§ Brief: Show all lines of the listing that contain the word "IKEA".

── Exercise inputs ──

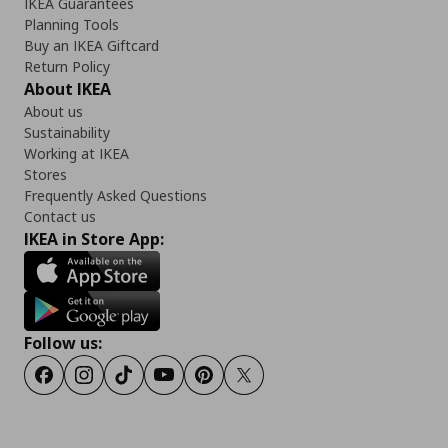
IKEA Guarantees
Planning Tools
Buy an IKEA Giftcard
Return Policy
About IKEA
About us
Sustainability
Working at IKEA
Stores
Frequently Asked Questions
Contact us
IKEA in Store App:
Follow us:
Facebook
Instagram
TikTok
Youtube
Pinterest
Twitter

───

§ Answer space:
IKEA Guarantees
Buy an IKEA Giftcard
About IKEA
Working at IKEA
IKEA in Store App:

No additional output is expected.